|dc.description.abstract||Cloud computing has gained considerable popularity in recent years. In this paradigm, an organization, referred to as a subscriber, acquires resources from an infrastructure provider to deploy its applications and pays for these resources on a pay-as-you-go basis. Typically, an infrastructure provider charges a subscriber based on resource level and duration of usage. From the subscriber's perspective, it is desirable to acquire enough capacity to provide an acceptable quality of service while minimizing the cost. A key indicator of quality of service is response time. In this thesis, we use performance models based on queueing theory to determine the required capacity to meet a performance target given by Pr[response time ≤ x] ≥ β.

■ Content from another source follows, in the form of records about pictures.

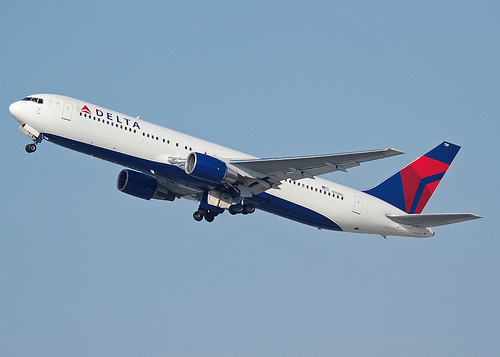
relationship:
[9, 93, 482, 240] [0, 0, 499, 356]
plane in sky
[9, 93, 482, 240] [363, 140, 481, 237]
plane has tail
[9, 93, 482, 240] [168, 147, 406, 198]
plane has wing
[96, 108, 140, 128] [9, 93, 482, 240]
word on side of plane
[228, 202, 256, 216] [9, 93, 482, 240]
back wheels are under plane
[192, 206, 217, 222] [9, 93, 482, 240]
back wheels are under plane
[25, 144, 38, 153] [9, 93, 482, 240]
front wheels are under plane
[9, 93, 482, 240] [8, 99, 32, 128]
plane has nose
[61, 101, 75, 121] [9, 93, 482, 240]
door on side of plane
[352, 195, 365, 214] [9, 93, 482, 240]
door on side of plane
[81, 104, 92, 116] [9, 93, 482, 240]
graphic logo on side of plane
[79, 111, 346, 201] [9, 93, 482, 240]
row of windows on side of plane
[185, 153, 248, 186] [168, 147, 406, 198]
engine below wing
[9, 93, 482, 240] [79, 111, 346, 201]
plane has row of windows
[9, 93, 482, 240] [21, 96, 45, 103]
plane has windshield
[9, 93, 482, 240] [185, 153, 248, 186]
plane has engine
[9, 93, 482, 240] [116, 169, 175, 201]
plane has engine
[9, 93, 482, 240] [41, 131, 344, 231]
plane has underbelly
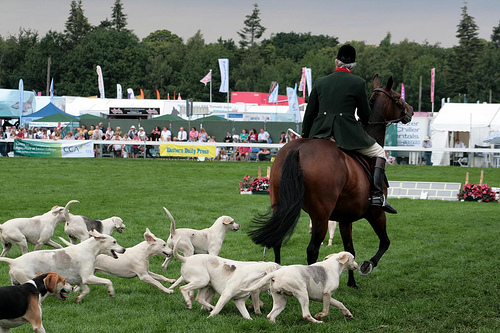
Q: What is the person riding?
A: Horse.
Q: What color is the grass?
A: Green.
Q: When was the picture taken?
A: Daytime.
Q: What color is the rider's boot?
A: Black.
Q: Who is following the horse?
A: Dogs.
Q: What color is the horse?
A: Brown.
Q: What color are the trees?
A: Green.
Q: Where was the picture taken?
A: At a equestrian track.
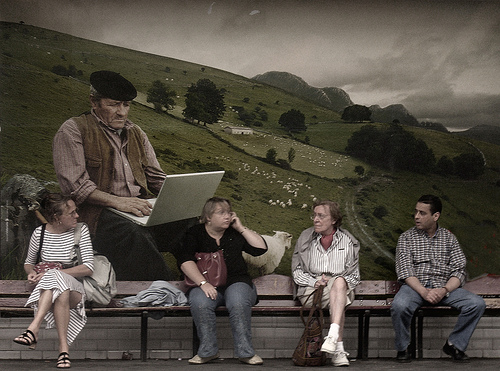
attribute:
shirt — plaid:
[378, 210, 468, 308]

We first consider the case where resources are obtained from an infrastructure provider for a time period of one hour. This is compatible with the pricing policy of major infrastructure providers where instance usage is charged on an hourly basis. Over such a time period, web application traffic exhibits time-varying behavior. A conventional traffic model such as Poisson process does not capture this characteristic. The Markov-modulated Poisson process (MMPP), on the other hand, is capable of modeling such behavior. In our investigation of MMPP as a traffic model, an available workload generator is extended to produce a synthetic trace of job arrivals with a controlled level of time-variation, and an MMPP is fitted to the synthetic trace. The effectiveness of MMPP is evaluated by comparing the performance results through simulation, using as input the synthetic trace and job arrivals generated by the fitted MMPP.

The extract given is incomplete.